Tout récemment, ces mêmes syndicats étaient prêts à signer un accord de substitution partiel et dangereux, invoquant leur sens des responsabilités et assumant l’accompagnement de la réorganisation. Aujourd’hui, ils crient à la victoire et vont même jusqu’à en réclamer les lauriers.

Malheureusement pour eux, les écrits restent et les personnels ne sont pas dupes de démarches de récupération qui nous paraissent bien dérisoires.

 

La décision de la cour d’appel constitue une victoire pour tous les salariés et pour les organisations qui n’ont jamais cessé de défendre leurs intérêts et leurs acquis, sur le terrain et en justice.

 

La décision de la cour d’appel ne règle pas pour autant tous les problèmes.

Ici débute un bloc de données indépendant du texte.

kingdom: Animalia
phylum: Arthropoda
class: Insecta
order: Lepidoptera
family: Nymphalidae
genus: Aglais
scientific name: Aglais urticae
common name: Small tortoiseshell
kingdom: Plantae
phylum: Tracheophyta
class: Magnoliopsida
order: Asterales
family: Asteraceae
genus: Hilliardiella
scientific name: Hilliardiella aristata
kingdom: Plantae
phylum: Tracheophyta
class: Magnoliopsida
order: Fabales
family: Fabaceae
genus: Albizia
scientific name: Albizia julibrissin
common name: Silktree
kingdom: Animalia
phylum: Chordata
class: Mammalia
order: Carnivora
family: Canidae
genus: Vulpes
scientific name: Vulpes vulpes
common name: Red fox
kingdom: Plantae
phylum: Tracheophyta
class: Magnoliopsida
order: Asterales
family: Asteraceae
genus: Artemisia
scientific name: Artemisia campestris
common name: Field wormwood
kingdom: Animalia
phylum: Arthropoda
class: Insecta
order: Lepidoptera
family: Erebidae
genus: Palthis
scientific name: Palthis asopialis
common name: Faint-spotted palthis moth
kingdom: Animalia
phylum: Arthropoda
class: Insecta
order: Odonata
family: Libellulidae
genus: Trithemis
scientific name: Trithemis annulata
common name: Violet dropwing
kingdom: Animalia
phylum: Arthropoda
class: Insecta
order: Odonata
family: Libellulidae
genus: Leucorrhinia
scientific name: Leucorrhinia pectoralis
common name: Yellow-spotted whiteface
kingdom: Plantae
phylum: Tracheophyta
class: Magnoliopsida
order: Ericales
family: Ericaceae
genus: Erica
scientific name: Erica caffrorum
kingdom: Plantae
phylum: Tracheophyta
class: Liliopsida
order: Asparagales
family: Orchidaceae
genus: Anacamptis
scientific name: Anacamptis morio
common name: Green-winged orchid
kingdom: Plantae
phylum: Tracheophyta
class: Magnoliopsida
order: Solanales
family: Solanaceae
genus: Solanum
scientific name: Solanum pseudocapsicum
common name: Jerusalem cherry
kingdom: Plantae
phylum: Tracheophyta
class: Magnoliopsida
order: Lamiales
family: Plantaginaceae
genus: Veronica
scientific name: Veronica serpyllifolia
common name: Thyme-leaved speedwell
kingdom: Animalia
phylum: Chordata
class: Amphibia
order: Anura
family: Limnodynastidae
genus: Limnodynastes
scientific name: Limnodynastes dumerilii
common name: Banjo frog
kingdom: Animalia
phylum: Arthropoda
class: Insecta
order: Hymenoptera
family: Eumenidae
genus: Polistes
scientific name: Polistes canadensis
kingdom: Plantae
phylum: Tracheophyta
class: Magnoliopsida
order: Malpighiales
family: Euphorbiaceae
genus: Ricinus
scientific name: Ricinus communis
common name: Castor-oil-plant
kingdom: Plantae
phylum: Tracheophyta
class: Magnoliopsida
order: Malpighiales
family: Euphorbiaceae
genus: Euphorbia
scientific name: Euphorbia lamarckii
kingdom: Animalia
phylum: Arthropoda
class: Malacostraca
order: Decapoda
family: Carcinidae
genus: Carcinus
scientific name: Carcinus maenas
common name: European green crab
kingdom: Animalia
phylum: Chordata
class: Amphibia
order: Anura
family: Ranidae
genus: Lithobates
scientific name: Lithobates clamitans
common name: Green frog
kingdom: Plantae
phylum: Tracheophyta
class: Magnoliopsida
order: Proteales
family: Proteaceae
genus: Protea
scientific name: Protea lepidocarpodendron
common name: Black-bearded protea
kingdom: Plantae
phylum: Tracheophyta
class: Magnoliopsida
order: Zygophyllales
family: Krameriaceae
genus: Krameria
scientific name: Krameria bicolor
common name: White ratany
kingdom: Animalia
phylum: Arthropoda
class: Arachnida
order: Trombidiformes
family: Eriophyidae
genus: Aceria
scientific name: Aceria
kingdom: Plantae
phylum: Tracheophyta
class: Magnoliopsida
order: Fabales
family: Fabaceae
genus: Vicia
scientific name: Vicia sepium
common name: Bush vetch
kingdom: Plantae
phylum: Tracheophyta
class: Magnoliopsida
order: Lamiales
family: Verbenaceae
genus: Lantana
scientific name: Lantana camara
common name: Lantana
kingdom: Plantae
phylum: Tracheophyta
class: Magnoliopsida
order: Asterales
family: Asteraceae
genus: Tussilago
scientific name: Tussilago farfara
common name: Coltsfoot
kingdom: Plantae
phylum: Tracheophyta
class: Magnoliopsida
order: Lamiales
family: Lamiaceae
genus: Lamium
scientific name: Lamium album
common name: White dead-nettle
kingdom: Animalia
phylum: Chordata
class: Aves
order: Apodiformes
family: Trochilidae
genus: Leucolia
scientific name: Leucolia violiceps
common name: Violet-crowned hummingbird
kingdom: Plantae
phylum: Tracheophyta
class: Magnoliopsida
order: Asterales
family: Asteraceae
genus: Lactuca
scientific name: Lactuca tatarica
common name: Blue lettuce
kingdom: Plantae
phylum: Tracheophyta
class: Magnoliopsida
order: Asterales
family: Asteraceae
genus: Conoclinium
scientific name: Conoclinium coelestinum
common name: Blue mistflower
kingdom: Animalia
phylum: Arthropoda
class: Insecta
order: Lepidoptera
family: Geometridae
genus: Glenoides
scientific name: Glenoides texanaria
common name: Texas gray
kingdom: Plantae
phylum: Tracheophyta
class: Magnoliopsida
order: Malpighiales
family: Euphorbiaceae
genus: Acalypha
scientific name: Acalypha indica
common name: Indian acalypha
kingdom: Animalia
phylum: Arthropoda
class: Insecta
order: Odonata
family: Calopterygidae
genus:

Il importe aujourd’hui d’obtenir la prorogation de tous les accords d’entreprise, qu’ils concernent une unité entière (France 5, par exemple) ou qu’ils complètent et améliorent les dispositions de la Convention Collective dont le délai de survie vient d’être confirmé.

De même, l’Avenant Audiovisuel à la Convention Collective des Journalistes doit également être prorogé car sa durée de survie est inférieure à celle de la CCPAV.

Enfin, l’ensemble des textes collectifs doit être appliqué sans ambiguïté dans les DOM-TOM.

 

La CFDT et les syndicats qui partagent ses analyses, ont déposé un préavis de grève qui court toujours pour le 4 juin 2010, n’ayant pas reculé, comme certains, sur la demande de prorogation, tant de la Convention Collective que des accords d’entreprise. A cette heure, faute d’un engagement clair et précis de la Direction en ce sens, LE PREAVIS EST MAINTENU, d’autant que les réponses concernant les effets négatifs de la restructuration et la question des disparités salariales, figurant également dans le préavis, n’ont toujours pas été apportées de façon satisfaisante.